Review: The Corrupted


I proudly consider myself a pretty independent thinker. Thus, I try to stay clear of reading reviews of a film before I actually see the thing. However, I do admit that I did read some of the YouTube comments prior to watching John Klappstein and Knighten Richman’s 2010 sci-fi, horror film The Corrupted. One particularly nuanced opinion of the film comes from YouTube user Amanda Byers who states, “im sorry i dont mean to offend anyone one im sure they worked very hard on this … but this movie is crap the turbo tax commercial i saw had a better story line  and far superior video quality.” And while I personally love the Turbo Tax commercials, Amanda Byers’ comment had me do a little “ruh-roh” before I pressed play.

However, I was immediately surprised by the opening shots of The Corrupted. The film opens with a long-haired man sitting in a chair on an unidentified beach at night. He is playing a melancholy tune on his guitar – this being the only sound other than the laps of the waves on the shore. An unidentified woman in a bikini, her face obscured by the nighttime darkness, walks up to the man and whispers into his ear, “I want to show you something.” The screen immediately cuts out to a title card that reads “Friday.”
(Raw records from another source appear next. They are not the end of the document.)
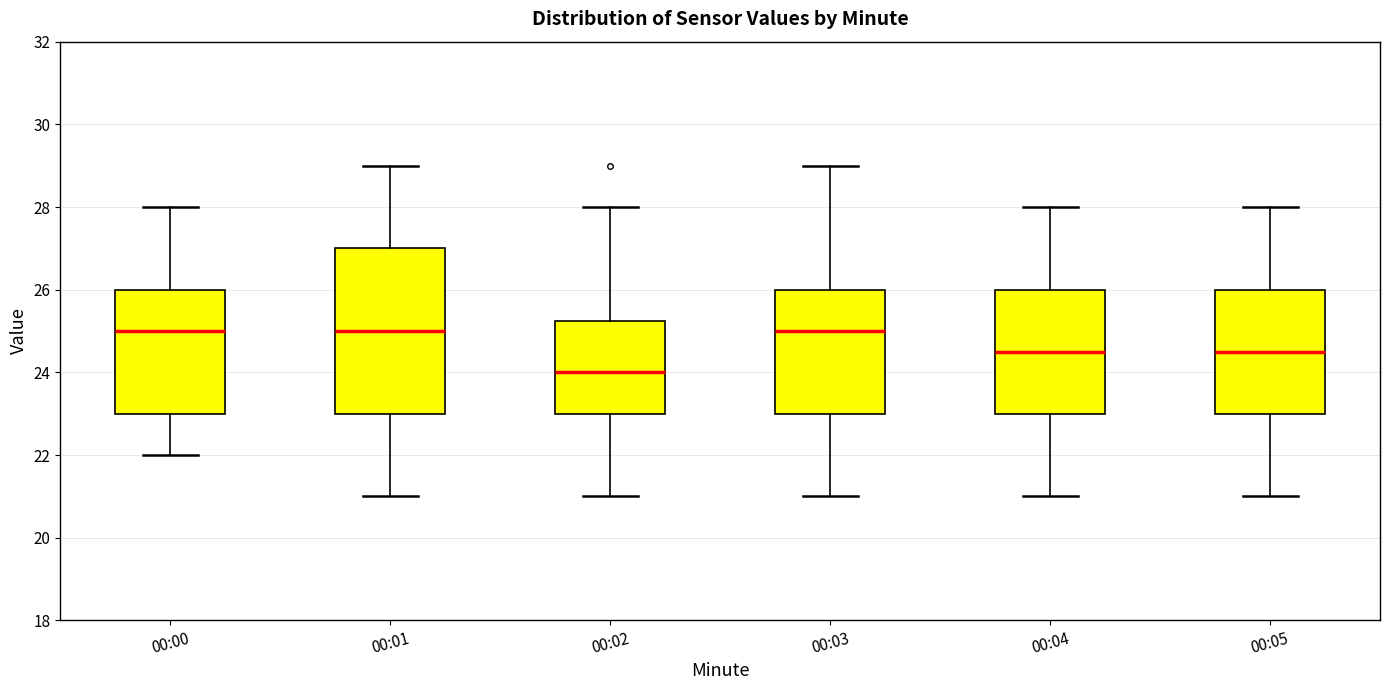

Reading left to right, read every box against the y-axis: the position of its median line, the range the box covers, and the ends of its whiskers. The values are not printed on the chart, so give them approximately, as read against the axis.

00:00: median 25.0, box 23.0 to 26.0, whiskers 22.0 to 28.0
00:01: median 25.0, box 23.0 to 27.0, whiskers 21.0 to 29.0
00:02: median 24.0, box 23.0 to 25.2, whiskers 21.0 to 28.0
00:03: median 25.0, box 23.0 to 26.0, whiskers 21.0 to 29.0
00:04: median 24.6, box 23.0 to 26.0, whiskers 21.0 to 28.0
00:05: median 24.6, box 23.0 to 26.0, whiskers 21.0 to 28.0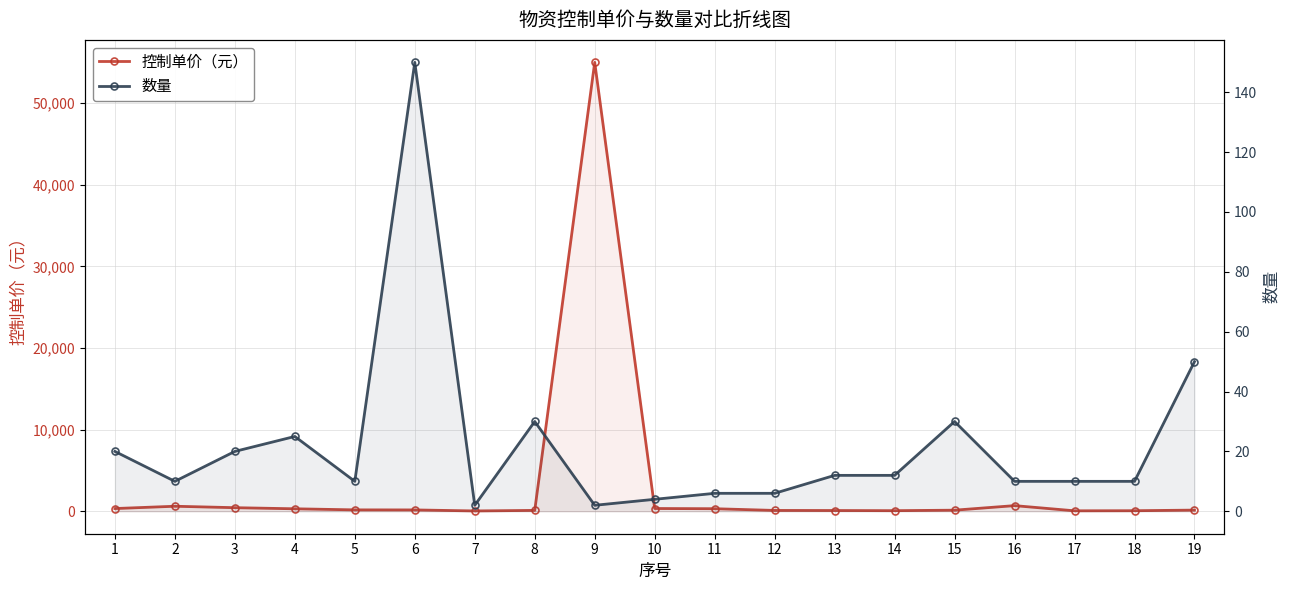

What is the difference between the highest and lowest values at 16?

681.4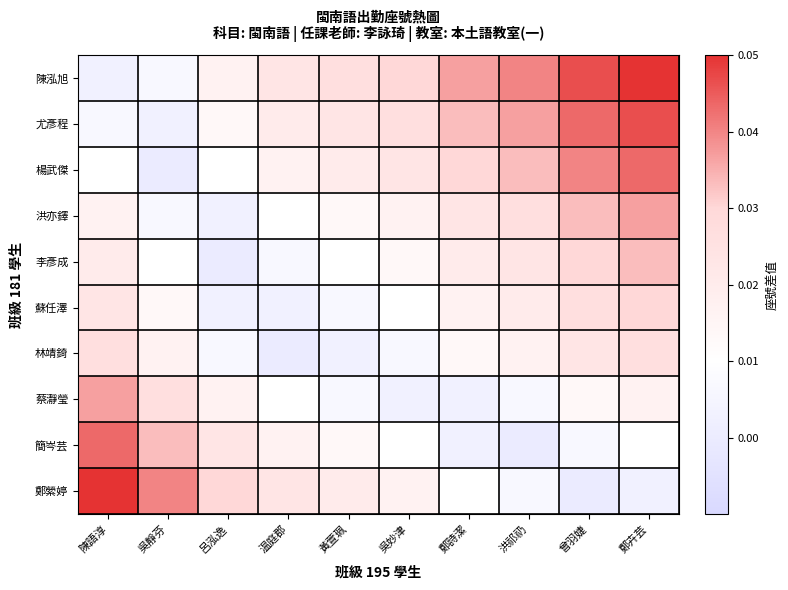

How many data points does each series have?

10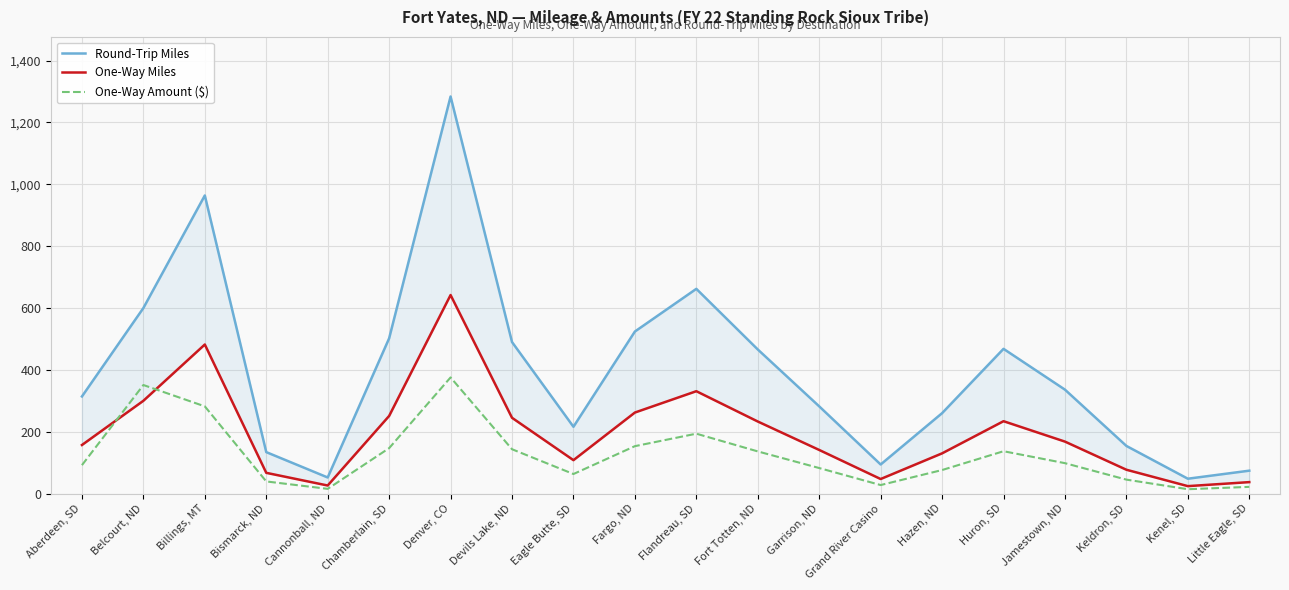

What position from the left is Cannonball, ND?

5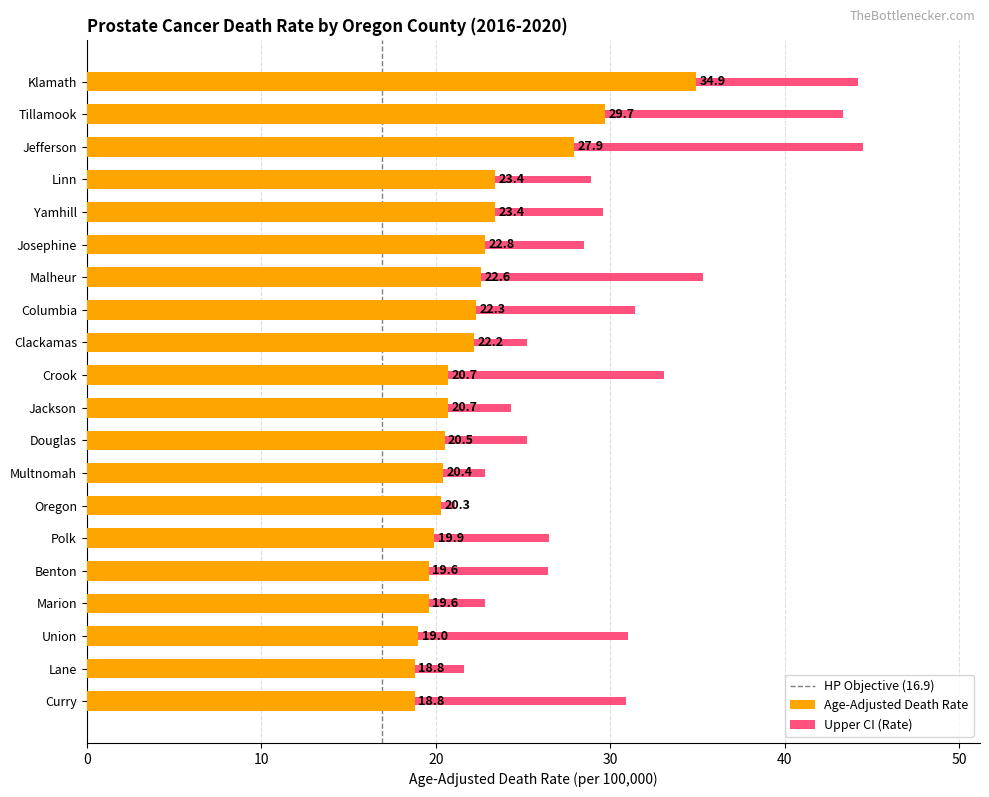

What is the minimum value for Age-Adjusted Death Rate?

18.8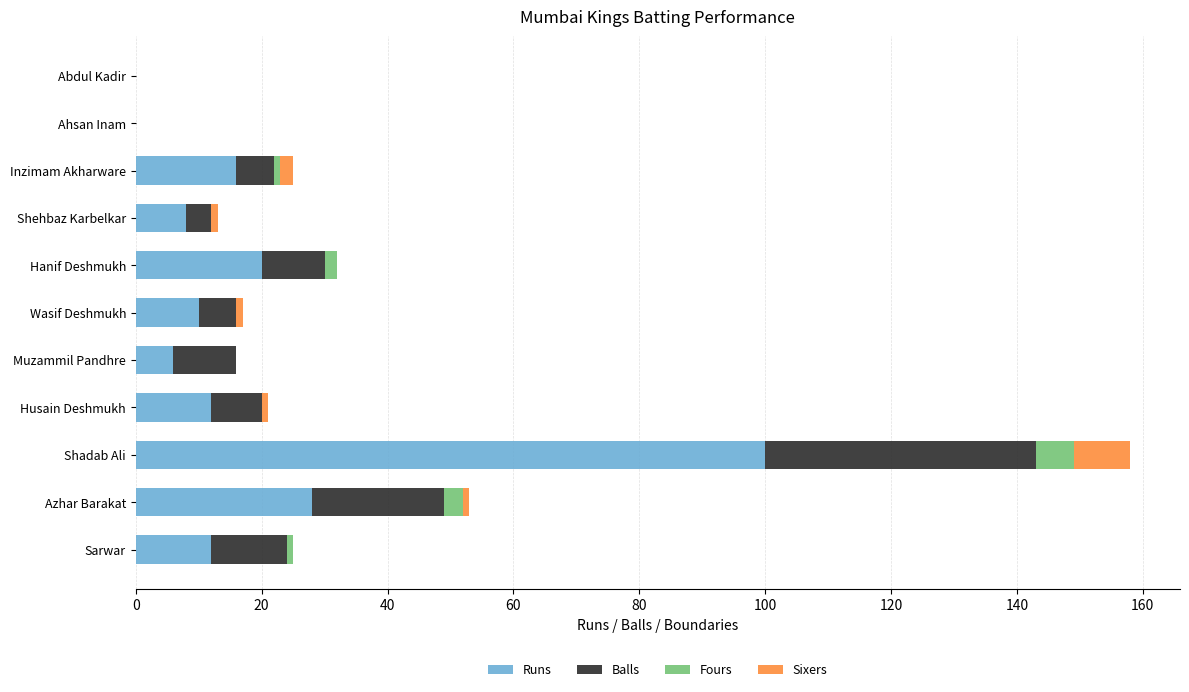

At which label does Runs reach its peak?

Shadab Ali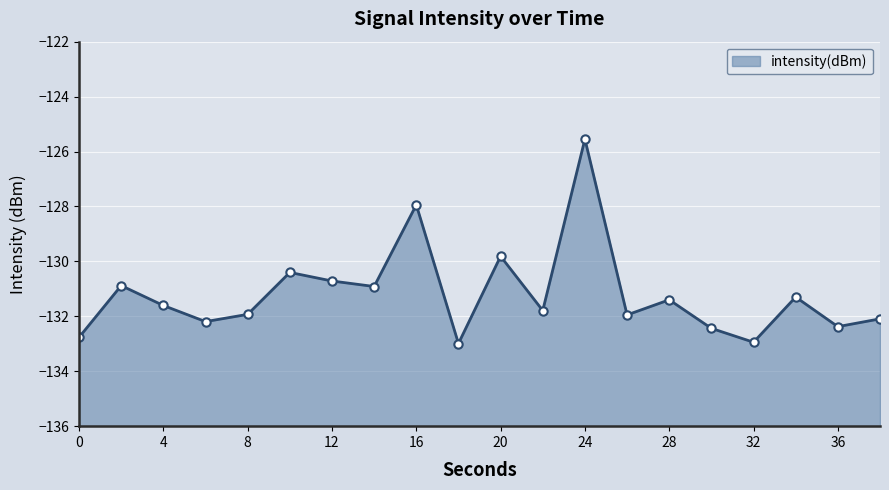

How many data points are less than -131?

13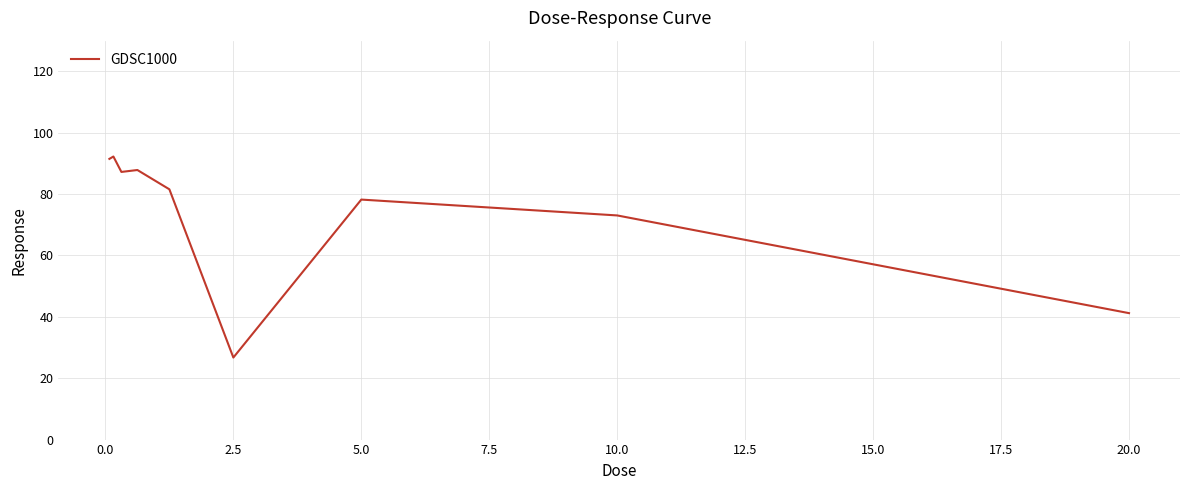

What is the greatest value displayed?

92.2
My first impression of the opening sequence of The Corrupted is a strange mix of intrigue and pleasant discomfort. The simple, drawn out guitar lullaby, the mysteriousness of the characters, and the melodramatic deadpan delivery of the ominous first line immediately reminds me of a type of bizarre Twin Peaks-esque introduction. I’m excited to say the least. That is, until the film actually gets going.

As much as I did enjoy the opening shot, I was overall disappointed with The Corrupted. Without spoiling anything, the film is basically about a group of horned-up, drunk 20-somethings who are vacationing at a lake when mysterious things start happening. Also, just to give you a heads up, tentacles are involved. That could either be a deal-breaker or a deal-maker for some audience members – no judgement.

Even though the production value of the film, the sound mixing, and the editing is done well, the film falls prey to so many tropes characteristic of low-budget, independent horror films – sub par acting, stale dialogue, incoherent story. And while three-quarters of the film is tied-up in these monotonous and all-too-familiar tropes, the last half-hour does have some redeeming qualities. Because of these few moments of truly atmospheric eeriness combined with beautiful shots reminiscent of David Robert Mitchell’s 2015 film It Follows, The Corrupted does show a certain dedication to the craft and to the genre. Hopefully, with a larger budget and some heavy script-editing, these dedications can be fully fleshed out by the directors. Amazing movie? No. A decent sci-fi film that shows great potential? Yesiree!